Part of V’s compensation plan, as with just about all other Frenchmen, is about 20 “ticket restaurant” each month. I think the original intention for the tickets, valued at €8.95 each in our region of Brittany, was to pay for lunch in the middle of the workday. I believe that in more expensive regions, such as the city of Paris, the tickets are worth around €11.
But you can use them at almost any restaurant, for lunch or dinner, every day except Sunday. Importantly for me, in my new role as a French quasi-housewife, you can also use two at a time at the grocery store to pay for perishable goods.
And thus my €26.12 bill at the grocery store yesterday was reduced to just €8.26. Groceries in France are generally cheaper than in America – for instance, just 48¢ for a can of chickpeas! – but my food stamps, as I like to call them, serve to bring the cost down even further.
What am I cooking lately, you may ask? I’ve been cooking up a storm, as it turns out.
Salmon with swiss chard served over soba noodles (needed a special trip to the Asian grocery for that one). Adapted from this Mark Bittman recipe.
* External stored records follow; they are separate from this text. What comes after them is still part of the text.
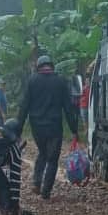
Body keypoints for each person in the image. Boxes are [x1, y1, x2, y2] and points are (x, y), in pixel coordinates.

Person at [17, 56, 78, 199]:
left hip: (36, 126)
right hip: (54, 126)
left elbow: (24, 106)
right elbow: (68, 108)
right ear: (52, 66)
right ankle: (46, 191)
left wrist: (18, 129)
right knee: (52, 159)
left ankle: (36, 182)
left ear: (38, 66)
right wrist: (74, 130)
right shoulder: (60, 81)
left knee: (42, 153)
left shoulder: (32, 81)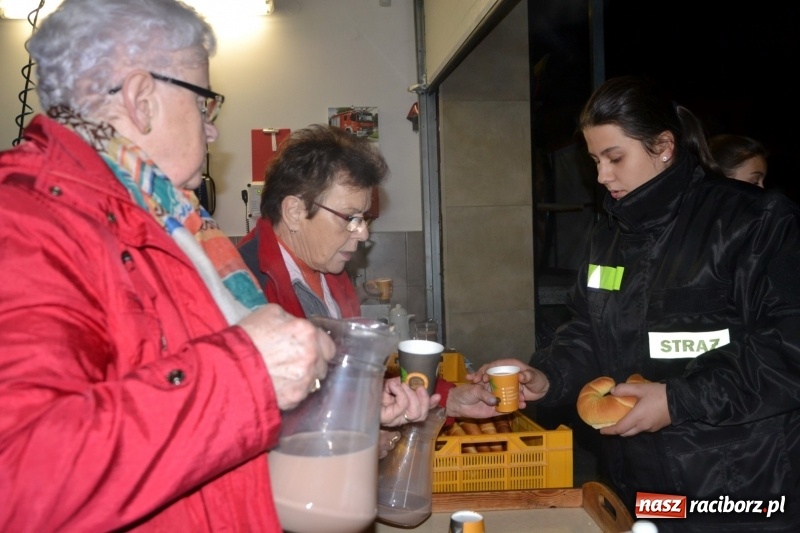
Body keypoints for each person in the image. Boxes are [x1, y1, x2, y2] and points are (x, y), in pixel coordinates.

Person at [0, 1, 336, 531]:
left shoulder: (167, 221)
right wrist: (249, 370)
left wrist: (330, 404)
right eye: (206, 105)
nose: (211, 131)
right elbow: (17, 485)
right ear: (141, 99)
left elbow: (192, 412)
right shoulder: (23, 223)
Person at [472, 76, 800, 532]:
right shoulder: (609, 234)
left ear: (664, 146)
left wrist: (676, 400)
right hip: (640, 482)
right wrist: (549, 377)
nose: (603, 176)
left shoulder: (754, 220)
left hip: (738, 486)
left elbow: (787, 350)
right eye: (595, 161)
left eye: (615, 157)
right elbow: (586, 328)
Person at [237, 124, 505, 455]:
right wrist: (351, 434)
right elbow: (246, 416)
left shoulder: (332, 273)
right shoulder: (243, 285)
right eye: (349, 218)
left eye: (364, 219)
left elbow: (346, 378)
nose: (362, 234)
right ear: (294, 211)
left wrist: (449, 399)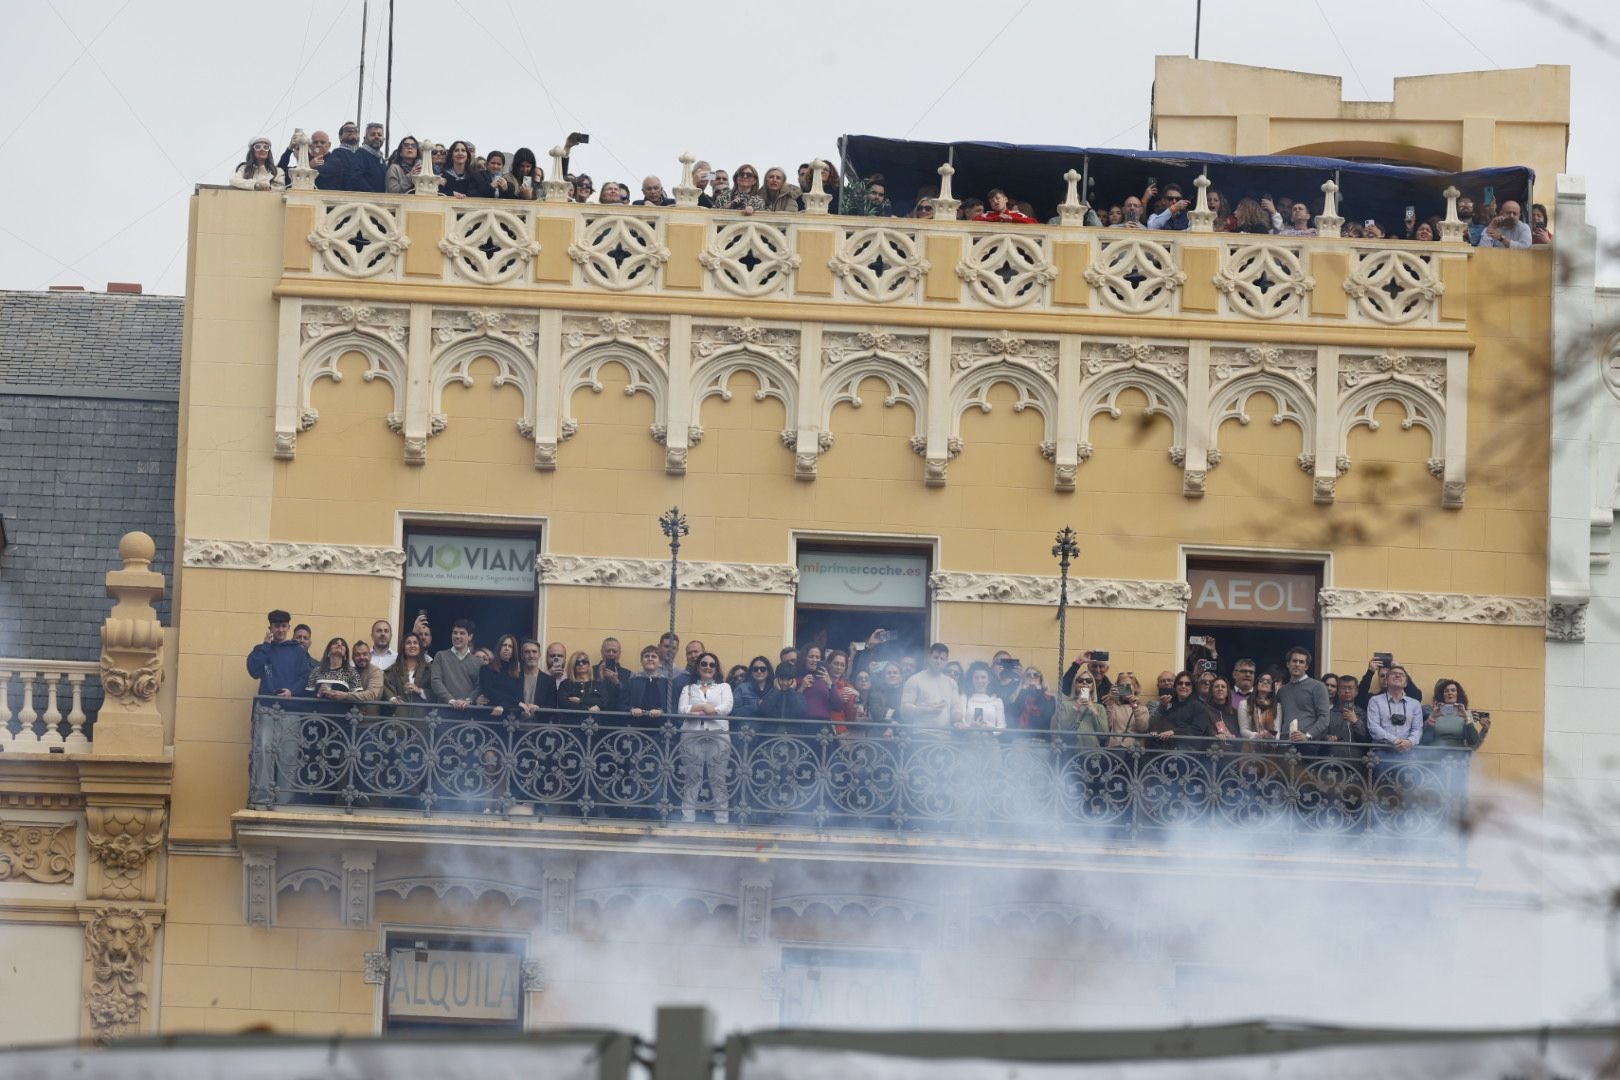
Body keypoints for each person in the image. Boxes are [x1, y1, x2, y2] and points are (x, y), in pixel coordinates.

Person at [677, 652, 732, 823]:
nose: (707, 667)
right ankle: (688, 818)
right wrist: (702, 706)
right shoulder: (688, 688)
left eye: (711, 664)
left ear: (716, 669)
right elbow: (682, 710)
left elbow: (727, 707)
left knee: (718, 779)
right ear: (698, 667)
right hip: (692, 736)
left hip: (718, 738)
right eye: (704, 664)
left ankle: (722, 819)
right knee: (692, 779)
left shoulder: (724, 687)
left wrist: (712, 711)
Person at [1278, 647, 1337, 745]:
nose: (1297, 664)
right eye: (1294, 661)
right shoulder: (1282, 691)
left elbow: (1324, 718)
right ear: (1288, 664)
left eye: (1301, 662)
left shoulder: (1318, 686)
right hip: (1283, 743)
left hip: (1307, 744)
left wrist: (1308, 736)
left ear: (1306, 667)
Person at [247, 609, 312, 697]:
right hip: (267, 703)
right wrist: (266, 645)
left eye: (284, 626)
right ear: (270, 628)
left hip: (291, 702)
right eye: (277, 626)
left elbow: (304, 676)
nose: (281, 630)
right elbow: (254, 672)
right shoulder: (262, 650)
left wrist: (292, 691)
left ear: (288, 627)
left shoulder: (298, 651)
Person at [1366, 664, 1424, 752]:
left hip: (1407, 752)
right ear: (1386, 680)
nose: (1397, 675)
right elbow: (1374, 727)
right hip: (1381, 751)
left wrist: (1409, 742)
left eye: (1402, 675)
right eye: (1393, 673)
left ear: (1406, 683)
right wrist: (1395, 741)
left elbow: (1417, 729)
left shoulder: (1415, 704)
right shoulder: (1375, 701)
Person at [900, 643, 958, 728]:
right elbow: (904, 708)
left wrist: (958, 720)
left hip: (945, 735)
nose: (938, 661)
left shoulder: (951, 682)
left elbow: (956, 707)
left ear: (946, 662)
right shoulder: (914, 680)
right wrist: (925, 710)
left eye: (942, 659)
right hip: (921, 734)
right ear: (929, 657)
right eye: (935, 657)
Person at [429, 619, 481, 708]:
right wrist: (451, 701)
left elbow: (479, 686)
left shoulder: (478, 662)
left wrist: (468, 701)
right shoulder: (441, 656)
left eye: (462, 633)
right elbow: (435, 681)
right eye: (455, 632)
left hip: (468, 713)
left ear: (470, 637)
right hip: (444, 712)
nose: (457, 636)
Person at [1148, 671, 1214, 741]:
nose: (1183, 686)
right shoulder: (1170, 704)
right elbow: (1156, 725)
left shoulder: (1200, 707)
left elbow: (1197, 729)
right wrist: (1162, 707)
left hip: (1188, 749)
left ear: (1192, 687)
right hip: (1165, 747)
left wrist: (1174, 732)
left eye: (1187, 684)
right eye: (1180, 683)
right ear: (1175, 686)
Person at [1424, 678, 1489, 749]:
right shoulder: (1434, 714)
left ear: (1458, 694)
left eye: (1453, 690)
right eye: (1446, 691)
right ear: (1442, 695)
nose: (1450, 693)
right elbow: (1424, 741)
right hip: (1435, 756)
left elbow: (1473, 745)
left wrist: (1484, 731)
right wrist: (1433, 717)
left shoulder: (1466, 715)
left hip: (1458, 758)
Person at [1055, 665, 1108, 745]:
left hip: (1092, 753)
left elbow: (1104, 735)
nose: (1084, 682)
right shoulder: (1064, 704)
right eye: (1080, 680)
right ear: (1075, 684)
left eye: (1089, 681)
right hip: (1071, 751)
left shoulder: (1099, 707)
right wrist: (1076, 706)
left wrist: (1093, 709)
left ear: (1092, 686)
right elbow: (1062, 728)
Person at [755, 662, 809, 732]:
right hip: (771, 737)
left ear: (793, 680)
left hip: (793, 738)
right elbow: (763, 710)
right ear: (777, 679)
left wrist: (791, 690)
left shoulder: (798, 696)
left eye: (788, 679)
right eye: (782, 679)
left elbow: (800, 711)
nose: (785, 683)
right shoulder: (771, 693)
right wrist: (776, 690)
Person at [623, 645, 670, 723]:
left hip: (660, 729)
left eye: (654, 656)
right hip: (636, 727)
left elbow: (671, 704)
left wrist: (661, 710)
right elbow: (622, 704)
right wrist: (632, 709)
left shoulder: (665, 683)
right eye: (646, 656)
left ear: (659, 662)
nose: (650, 659)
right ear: (641, 661)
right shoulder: (632, 681)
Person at [479, 635, 523, 716]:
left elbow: (519, 697)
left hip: (511, 720)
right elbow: (488, 692)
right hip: (490, 715)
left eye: (510, 646)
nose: (507, 648)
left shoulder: (517, 673)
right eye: (504, 645)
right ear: (499, 647)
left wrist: (503, 706)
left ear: (514, 651)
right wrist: (516, 702)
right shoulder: (486, 669)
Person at [1103, 672, 1150, 747]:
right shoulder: (1114, 707)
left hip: (1134, 751)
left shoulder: (1142, 708)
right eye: (1121, 686)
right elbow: (1107, 727)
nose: (1125, 688)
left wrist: (1135, 706)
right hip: (1115, 750)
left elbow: (1142, 729)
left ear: (1135, 688)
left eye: (1128, 685)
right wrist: (1110, 703)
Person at [384, 633, 431, 705]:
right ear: (403, 647)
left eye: (415, 643)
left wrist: (420, 691)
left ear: (420, 647)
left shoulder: (429, 669)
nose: (412, 645)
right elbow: (388, 690)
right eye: (408, 643)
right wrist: (394, 699)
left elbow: (435, 693)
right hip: (400, 713)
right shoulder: (393, 670)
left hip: (423, 715)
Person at [957, 662, 1006, 731]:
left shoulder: (997, 700)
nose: (980, 681)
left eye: (983, 677)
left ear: (989, 680)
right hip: (968, 740)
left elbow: (1002, 726)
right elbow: (960, 722)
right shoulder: (964, 698)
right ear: (972, 680)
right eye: (976, 678)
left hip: (990, 740)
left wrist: (989, 730)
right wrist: (970, 727)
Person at [512, 640, 554, 720]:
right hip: (514, 728)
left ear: (539, 655)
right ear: (522, 655)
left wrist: (538, 708)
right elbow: (509, 700)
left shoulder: (549, 681)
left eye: (534, 652)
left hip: (540, 729)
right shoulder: (514, 678)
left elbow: (552, 706)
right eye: (527, 652)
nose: (531, 655)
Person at [1009, 667, 1057, 734]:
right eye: (1028, 675)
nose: (1032, 677)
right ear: (1024, 679)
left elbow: (1047, 715)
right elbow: (1014, 714)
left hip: (1042, 740)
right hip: (1020, 739)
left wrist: (1039, 691)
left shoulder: (1050, 698)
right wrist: (1023, 691)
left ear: (1040, 679)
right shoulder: (1016, 696)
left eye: (1035, 675)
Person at [1335, 675, 1368, 745]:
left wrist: (1356, 722)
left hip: (1357, 755)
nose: (1347, 691)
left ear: (1356, 691)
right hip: (1332, 755)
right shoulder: (1330, 713)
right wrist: (1327, 738)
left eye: (1350, 688)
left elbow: (1367, 739)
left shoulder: (1364, 714)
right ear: (1338, 691)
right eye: (1343, 688)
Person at [1246, 672, 1280, 739]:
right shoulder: (1245, 704)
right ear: (1257, 685)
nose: (1264, 682)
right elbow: (1243, 730)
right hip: (1251, 746)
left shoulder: (1277, 706)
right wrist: (1257, 735)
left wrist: (1271, 736)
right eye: (1261, 680)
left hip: (1270, 745)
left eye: (1268, 682)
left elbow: (1277, 731)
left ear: (1272, 688)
Curried chicken, cauliflower, and chickpeas (smelled so good I didn’t get a chance to snap a photo). Despite being a one-pot meal it was kind of a pain to make. Only slightly adapted from another Mark Bittman recipe.
Quiche with gorgonzola and apple. Adapted so thoroughly that we’ll call it “inspired by” a Dorie Greenspan recipe, in a cookbook appropriately named “Around My French Table”. I love the availability of good pâte brisée (tart dough) in French markets!
And lastly, chickpeas, spinach, veggies, and couscous served with a fried egg and harissa yogurt, adapted from a Joanne Chang recipe (would have followed it more to the letter but I was constrained by French vegetable availability). I highly recommend this recipe but if you make it, cut the amount of harissa by at least half. At half dose, it was almost more spicy than my adventurous palate can handle.